CORN: The national average cash price for corn was calculated at $6.97 on October 31, 2022, a price that correlates to an end of month available stocks-to-use of 8.3%. The end of September showed $6.79 and 8.4% with last October coming in at $5.51 and 10.3%. October was an interesting month as more than 60% of the 2022 crop was harvested during the month yet available stocks-to-use tightened. If we add in US export inspections were roughly 72 mb for the month, all while national average basis firmed by 4.0 cents during October puts the spotlight on red-hot domestic demand. At the same time, much of the US harvest has been tucked away in on-farm storage increasing commercial traders’ concern over sourcing supplies through next summer. We can also see this in futures spreads that strengthened with the Dec-March covering 15% calculated full commercial carry at October’s close while the Dec-July finished at 2.25 cents inverse. The end of October 2021 saw the Dec-March covering 30% cfcc while the Dec-July covered 17% cfcc meaning fundamentals are more bullish than a year ago.

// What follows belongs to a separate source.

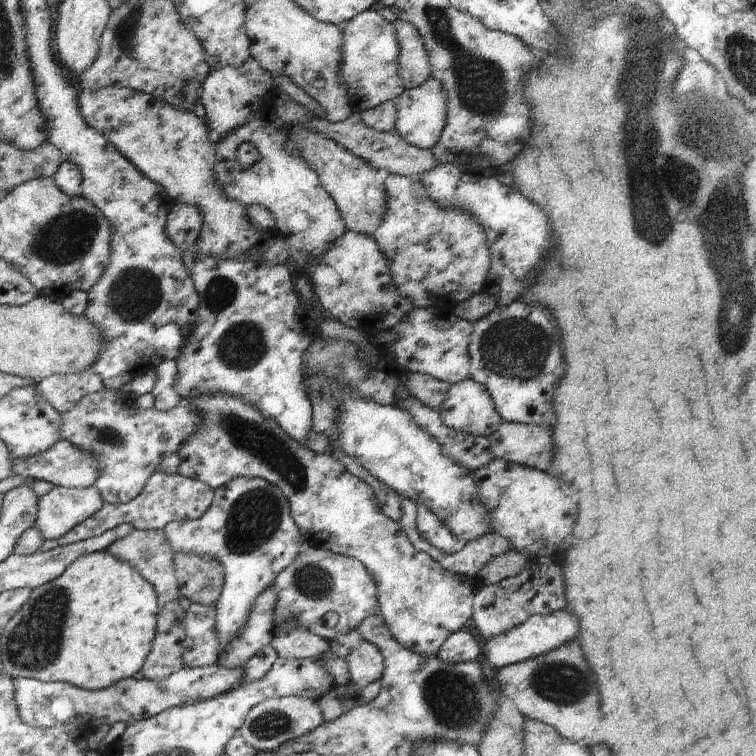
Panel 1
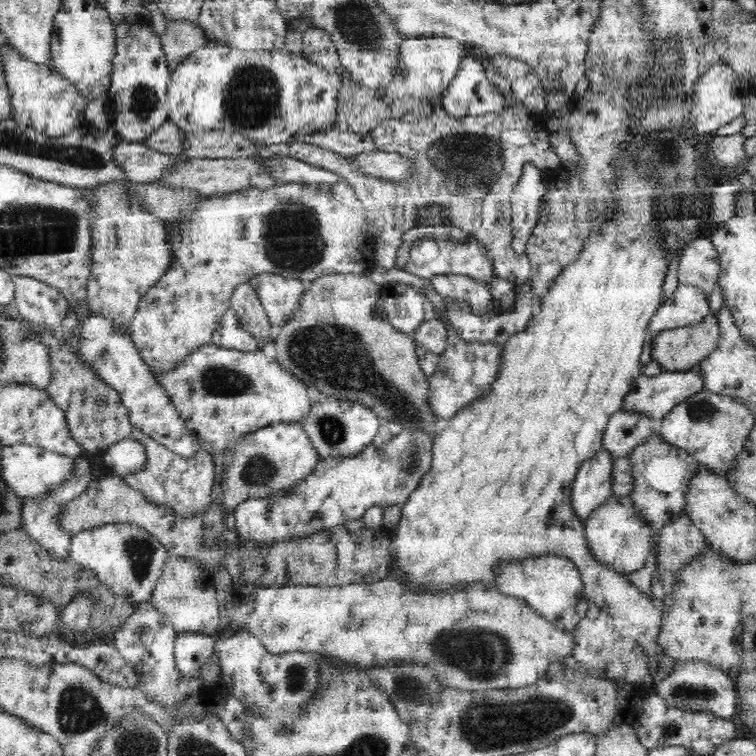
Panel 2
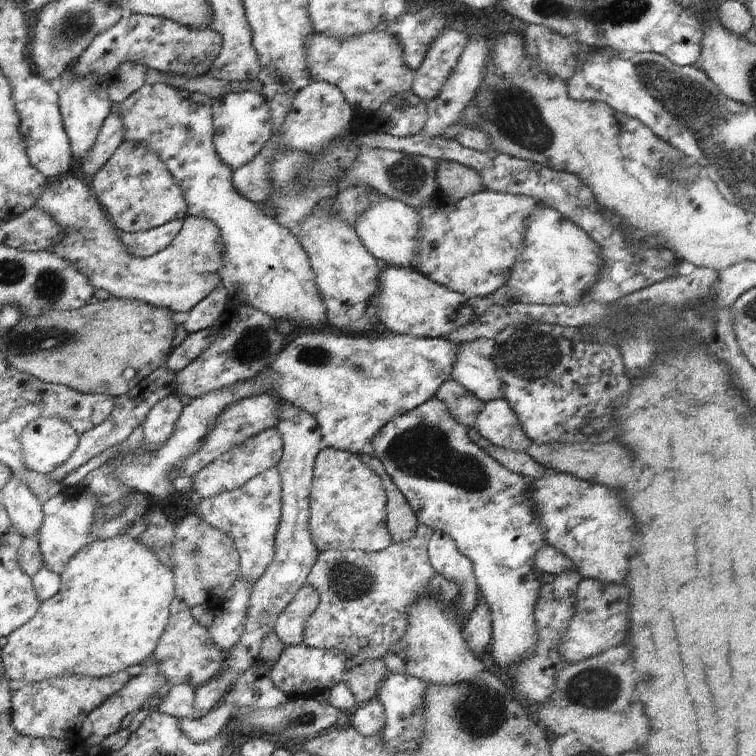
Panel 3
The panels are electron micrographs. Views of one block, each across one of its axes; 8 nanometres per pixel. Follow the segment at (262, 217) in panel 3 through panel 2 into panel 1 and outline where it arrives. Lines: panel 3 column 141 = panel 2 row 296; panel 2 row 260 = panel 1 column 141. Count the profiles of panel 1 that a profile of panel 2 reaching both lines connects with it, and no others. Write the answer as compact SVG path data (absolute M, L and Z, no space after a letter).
M111 85L110 87L81 90L79 106L86 123L91 128L103 133L133 164L139 167L152 181L162 184L177 203L195 205L204 218L201 234L198 238L198 247L203 255L214 256L220 259L233 260L250 257L259 263L280 265L289 262L289 254L285 240L263 240L269 234L259 232L251 224L248 208L231 197L218 185L218 146L217 141L209 138L209 128L205 119L196 116L193 111L183 111L167 101L149 93L142 93L135 89Z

SOYBEANS: The national average cash price for soybeans was calculated at $13.73 on October 31, 2022, a price that correlates to an end of month available stocks-to-use of 5.4%. The end of September showed $13.18 and 6.3% with last October coming in at $11.96 and 8.8%. Export demand increased as October progressed, with a total of 309 mb inspected over the course of the month. National average basis firmed by about 10.25 cents versus the January futures contract, setting the stage for what is expected to be continued strength during November and December. The commercial side remains bullish long-term as the January-July spread closed October covering 20% cfcc, even with what it was covering at the end of September. Last year at this time the spread covered a neutral 39% cfcc.
HRW WHEAT: The national average cash price for HRW wheat was calculated at $9.39 on October 31, 2022, a price that correlates to an end of month available stocks-to-use of 25.0%. The end of September showed $9.50 and 24.8% with last October coming in at $7.67 and 31.3%. These numbers tell us the supply and demand situation loosened a bit during October, and since more supplies weren’t created the implication is demand continued to slow down. On the other hand, the 2022-2023 market remains more bullish than last year at this same time. Additionally, the Dec-March futures spread closed October at an inverse of 4.5 cents as compared to last month’s inverse of 6.25 cents and last October’s carry of 3.25 cents.

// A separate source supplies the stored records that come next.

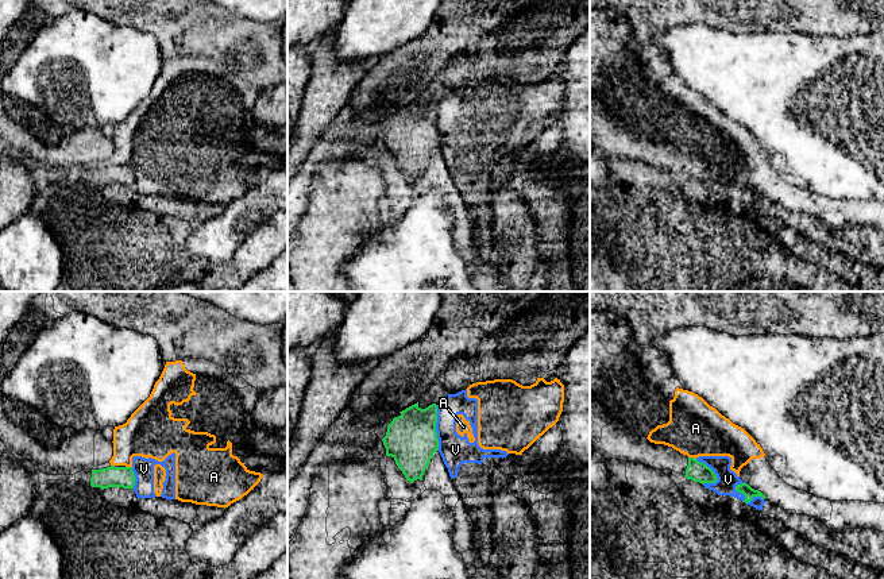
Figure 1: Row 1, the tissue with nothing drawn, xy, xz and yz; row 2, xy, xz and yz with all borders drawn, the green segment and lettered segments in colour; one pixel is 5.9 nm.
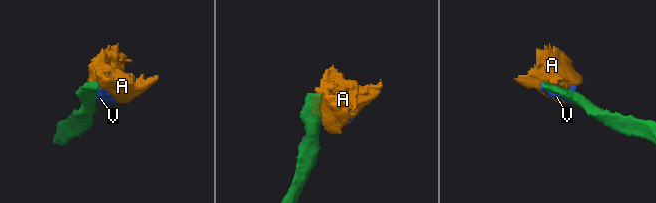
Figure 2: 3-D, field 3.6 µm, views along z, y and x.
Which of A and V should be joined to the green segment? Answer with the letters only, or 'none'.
none

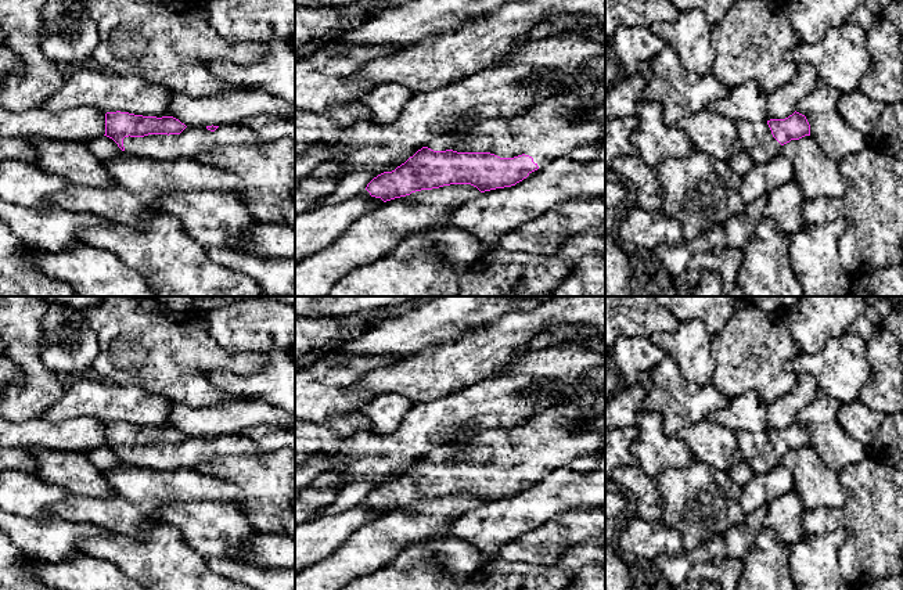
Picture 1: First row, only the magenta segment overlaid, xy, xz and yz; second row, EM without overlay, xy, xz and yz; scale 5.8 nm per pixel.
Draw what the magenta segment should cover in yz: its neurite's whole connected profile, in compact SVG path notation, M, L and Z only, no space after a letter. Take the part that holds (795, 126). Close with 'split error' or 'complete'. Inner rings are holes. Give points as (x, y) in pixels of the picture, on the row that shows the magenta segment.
M794 112L785 119L766 122L735 120L742 150L755 161L766 163L781 154L781 147L791 140L810 136L810 125L805 115Z; split error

HRS WHEAT: The national average cash price for HRS wheat was calculated at $9.3025 on October 31, 2022, a price that correlates to an end of month available stocks-to-use of 28.0%. The end of September showed $9.2975 and 27.8% with last October coming in at $10.1650 and 25%. The 2022 harvest was obviously larger than 2021 while demand remains consistent, leading to the lower year-to-year price and increase in end of October available stocks-to-use. We can also see this in futures spreads with the Minneapolis Dec-March closing October covering 26% cfcc while the same spread a year ago was at an inverse of 19.25 cents.

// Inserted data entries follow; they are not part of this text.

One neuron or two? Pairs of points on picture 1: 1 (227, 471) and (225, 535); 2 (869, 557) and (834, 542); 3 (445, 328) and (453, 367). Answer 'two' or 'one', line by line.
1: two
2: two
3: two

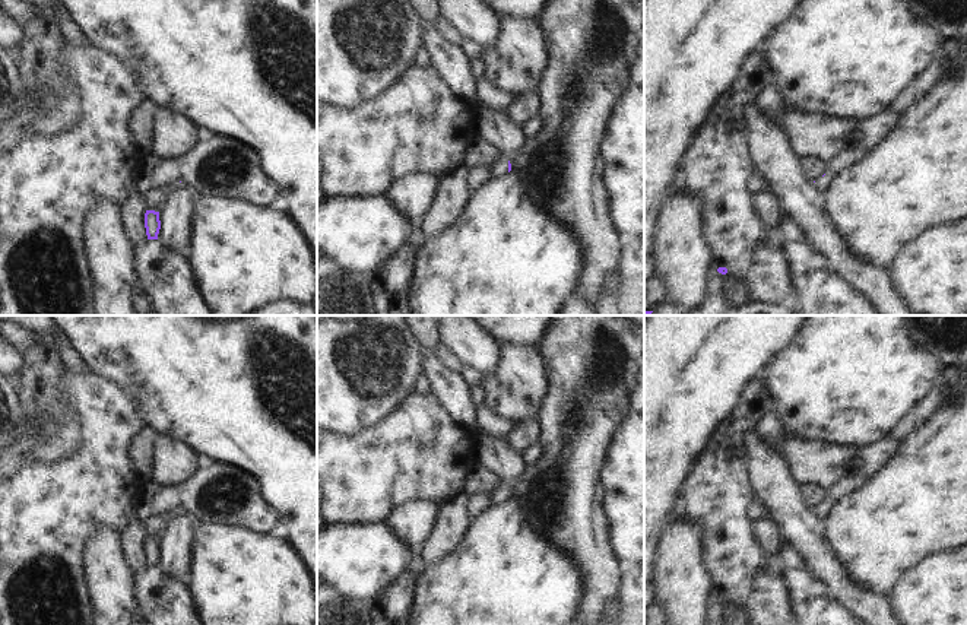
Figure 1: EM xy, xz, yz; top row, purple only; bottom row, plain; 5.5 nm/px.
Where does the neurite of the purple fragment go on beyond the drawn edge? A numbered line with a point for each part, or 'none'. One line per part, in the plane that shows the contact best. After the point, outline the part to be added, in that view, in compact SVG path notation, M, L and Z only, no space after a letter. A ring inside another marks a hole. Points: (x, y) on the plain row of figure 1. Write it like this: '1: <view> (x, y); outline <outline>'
1: xz (500, 495); outline M500 486L498 489L495 489L489 494L489 498L491 498L492 507L504 504L508 499L508 488Z

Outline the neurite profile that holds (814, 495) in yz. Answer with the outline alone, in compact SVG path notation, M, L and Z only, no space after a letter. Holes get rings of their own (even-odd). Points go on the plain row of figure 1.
M803 485L800 486L803 502L809 507L817 508L827 499L827 492L819 485Z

SRW WHEAT: The national average cash price for SRW wheat was calculated at $8.24 on October 31, 2022, a price that correlates to an end of month available stocks-to-use of 27.4%. The end of September showed $8.61 and 26.0% with last October coming in at $7.27 and 31.8%. The SRW market is interesting as there continues to be ample supplies while demand slowed during October. We will now see what happens over the coming months given the latest developments in Ukraine. The Dec-March futures spread finished October covering 59% cfcc as compared to September’s close covering 38% cfcc and last October’s 67% cfcc.
[i] R-squared is defined as “a statistical measure of fit that indicates how much variation of a dependent variable is explained by the independent variable in a regression model.” (Investopedia). In my world, it is how closely related two (or more) variables are, in this case national average cash price and stocks-to-use.